> What you are asked to do: Take the line that has "text: (365, 92) -> (460, 141), moved" in it and every line after it to the end of the entries, and reproduce them exactly.

[Records for this task — start]

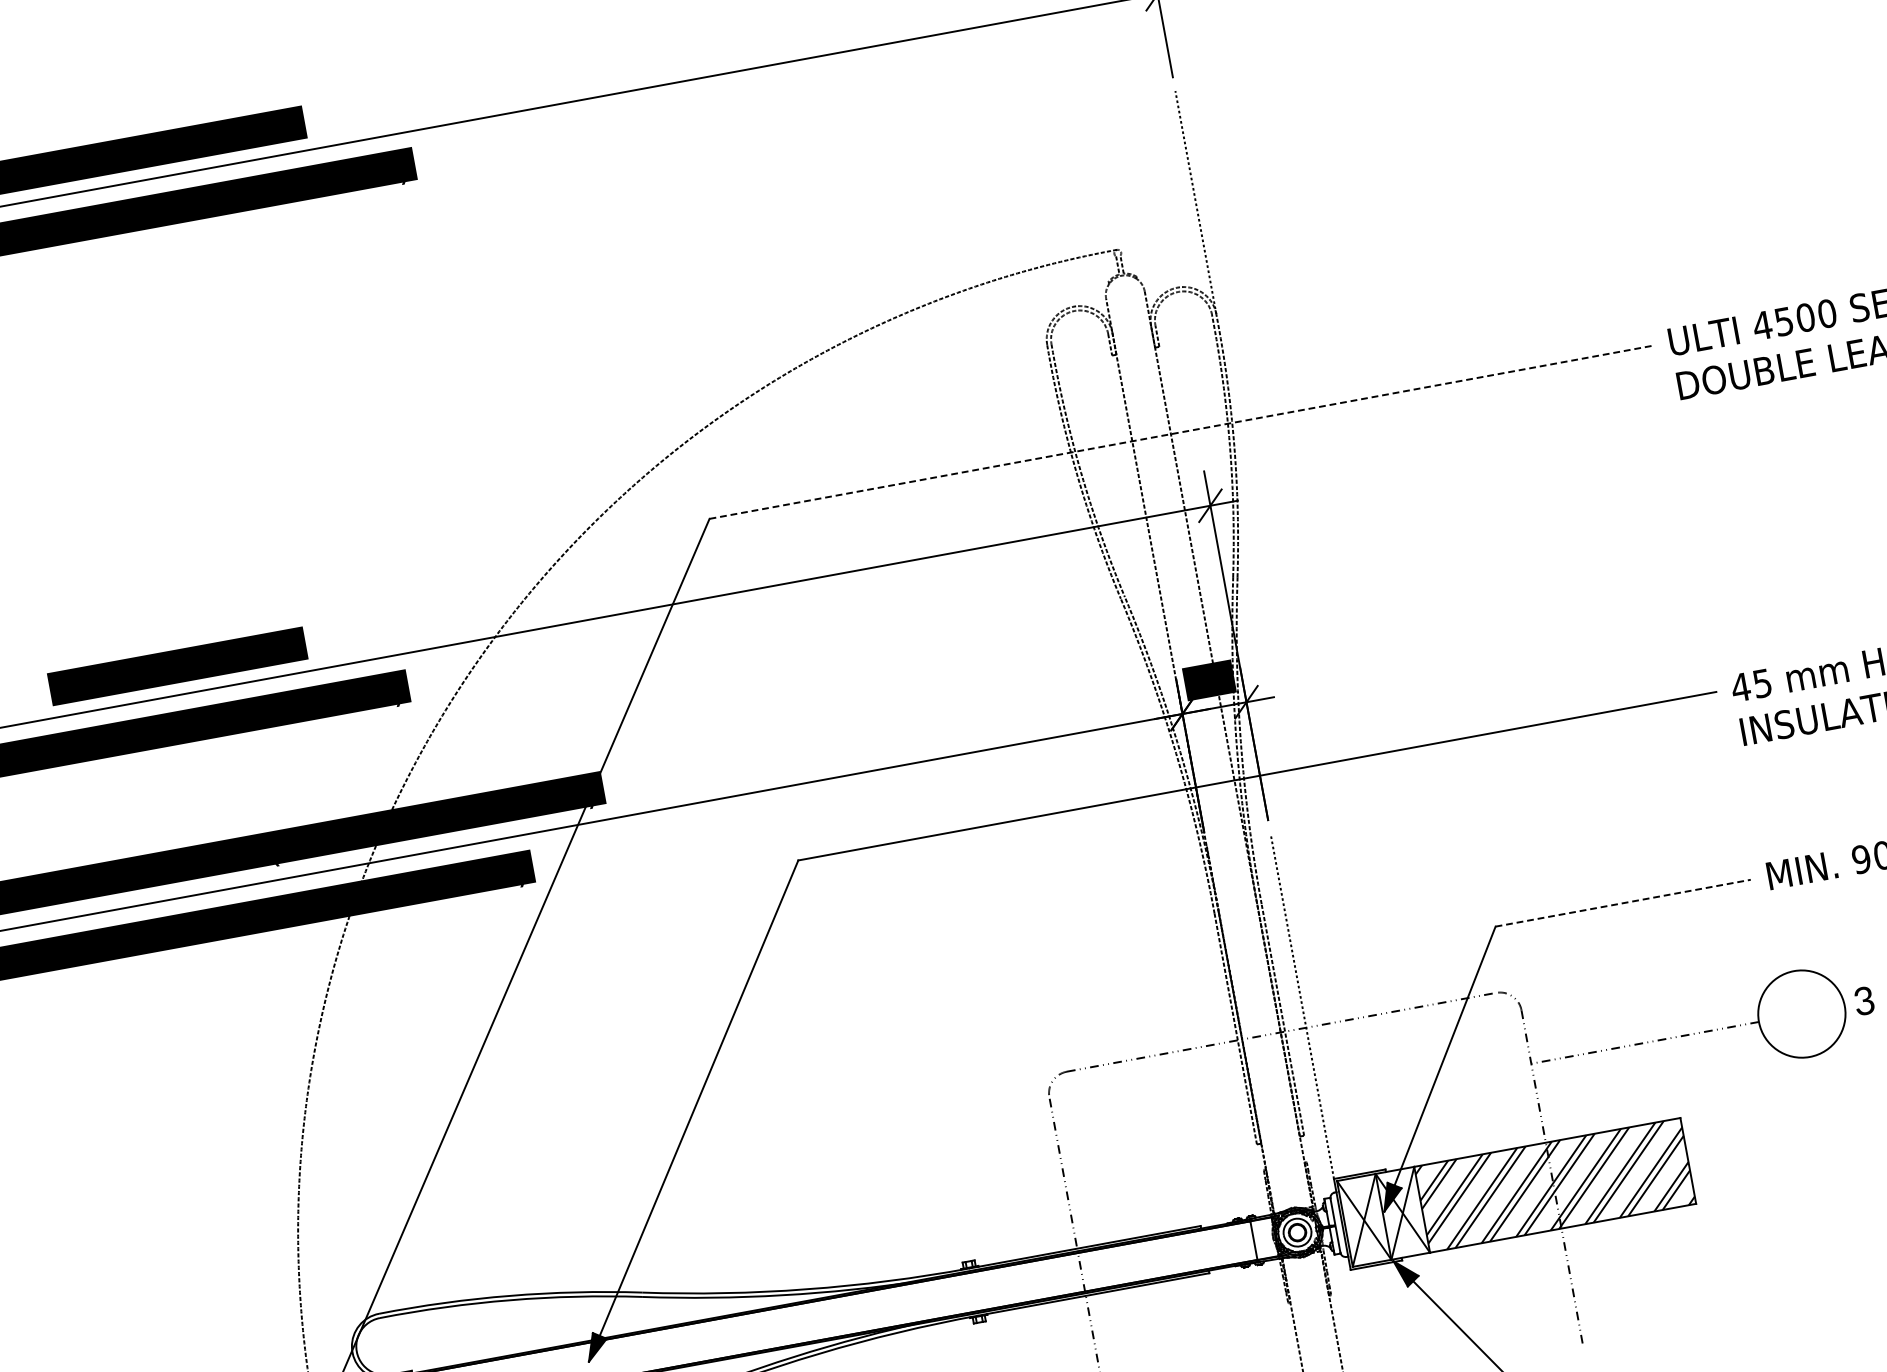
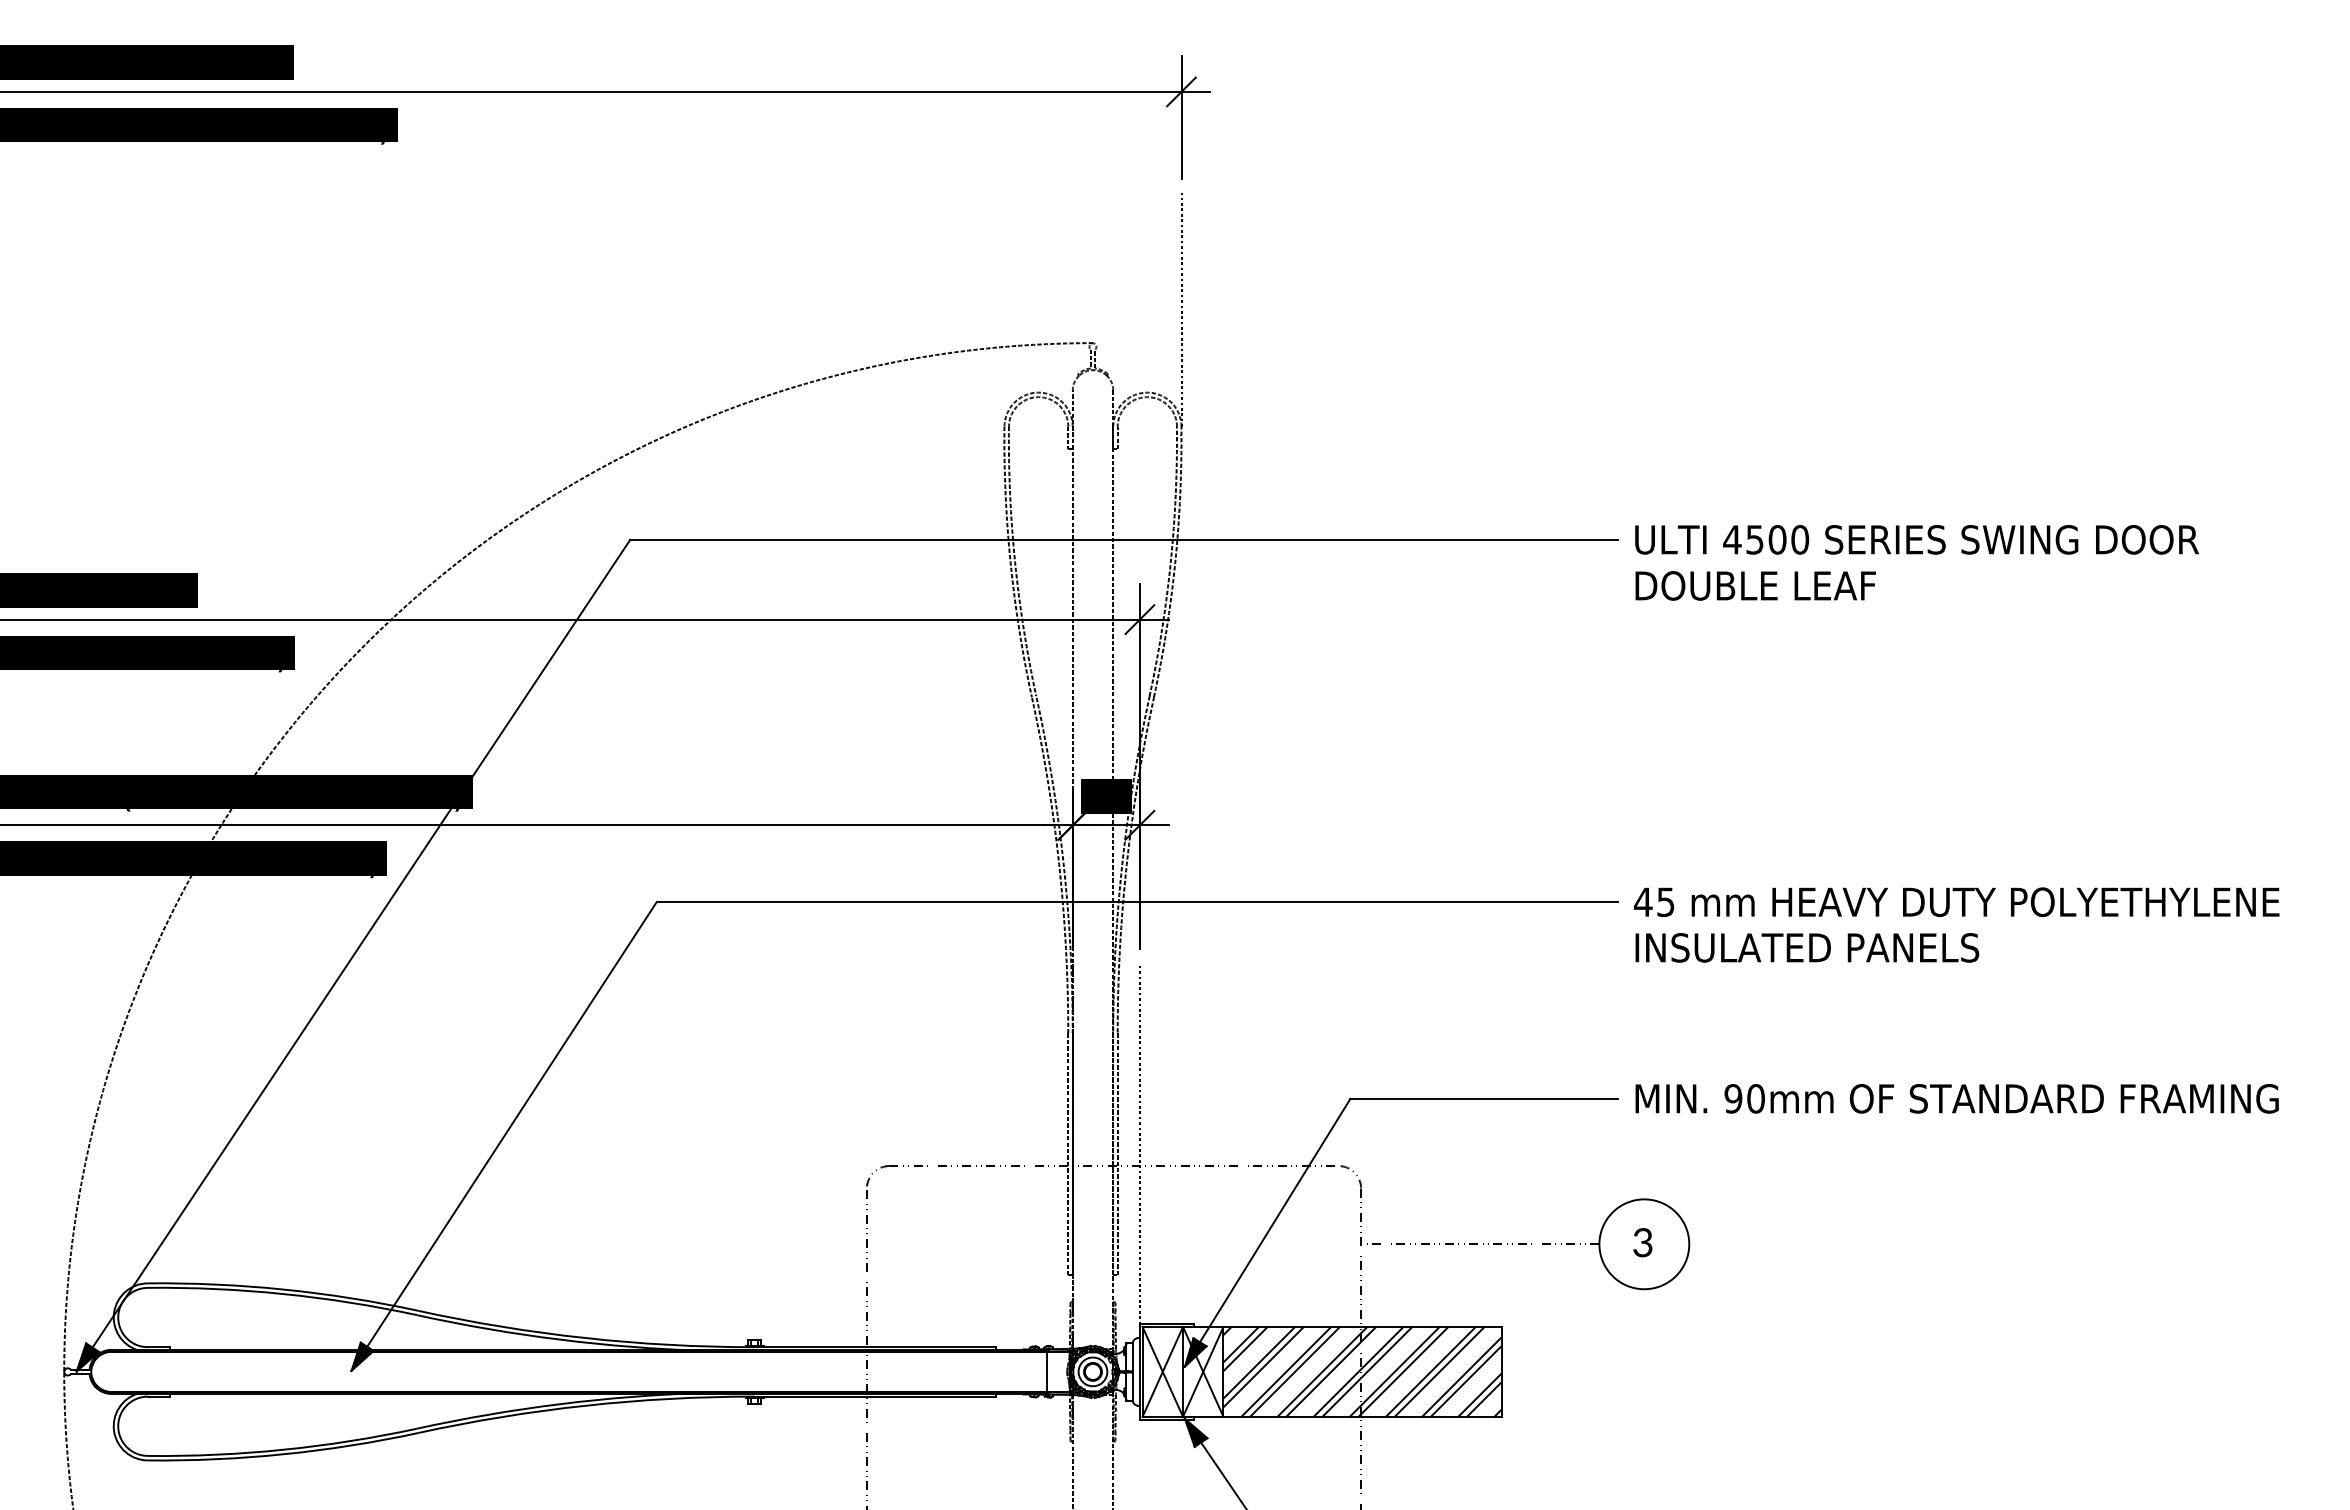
line: (1180, 432) -> (1123, 539), dashed -> solid
line: (1623, 902) -> (1484, 1098), dashed -> solid
text: (1863, 1000) -> (1642, 1242), moved

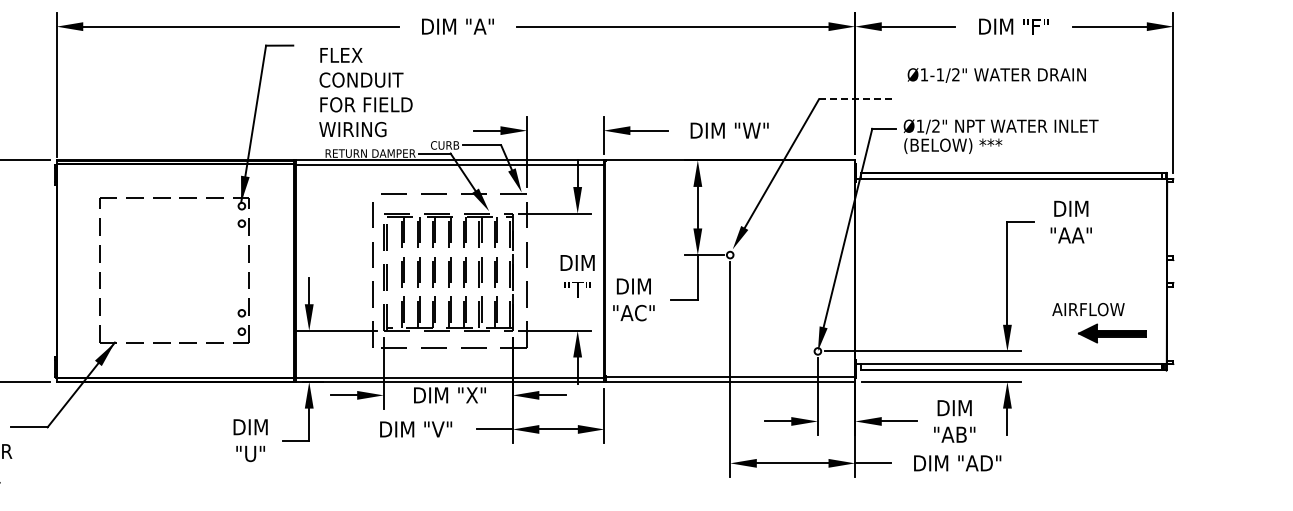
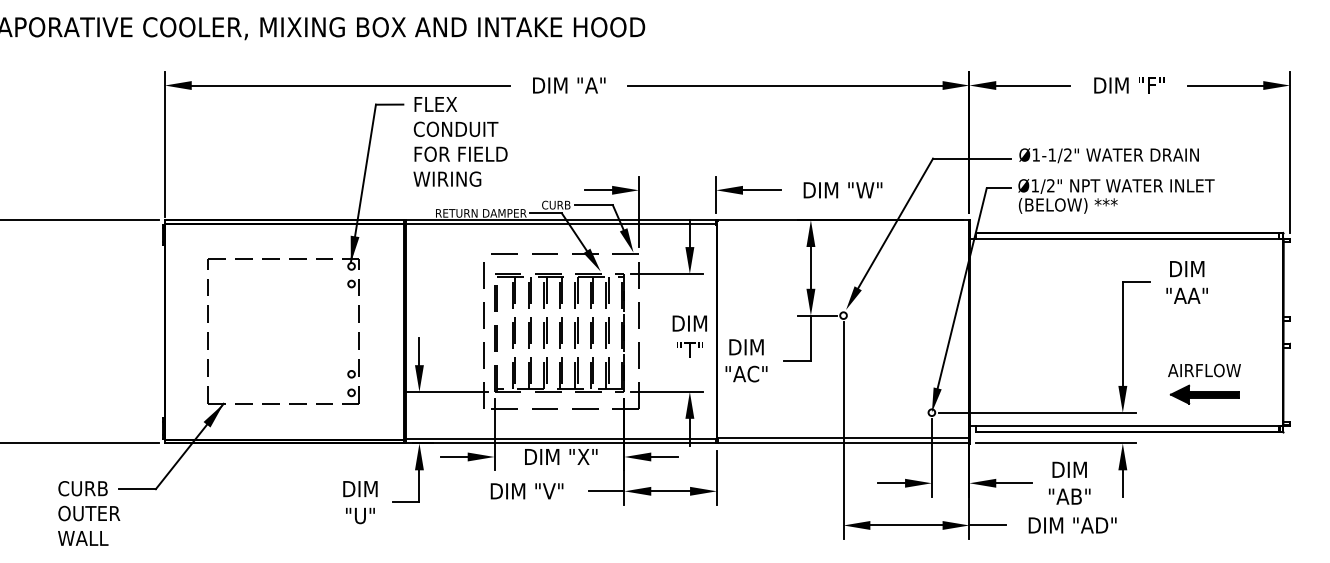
text: (996, 75) -> (1108, 155), moved
text: (365, 92) -> (460, 141), moved
line: (857, 99) -> (971, 158), dashed -> solid
part: (1112, 333) -> (1204, 394), moved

[Records for this task — finish]

> Response to the exercise:
text: (365, 92) -> (460, 141), moved
line: (857, 99) -> (971, 158), dashed -> solid
part: (1112, 333) -> (1204, 394), moved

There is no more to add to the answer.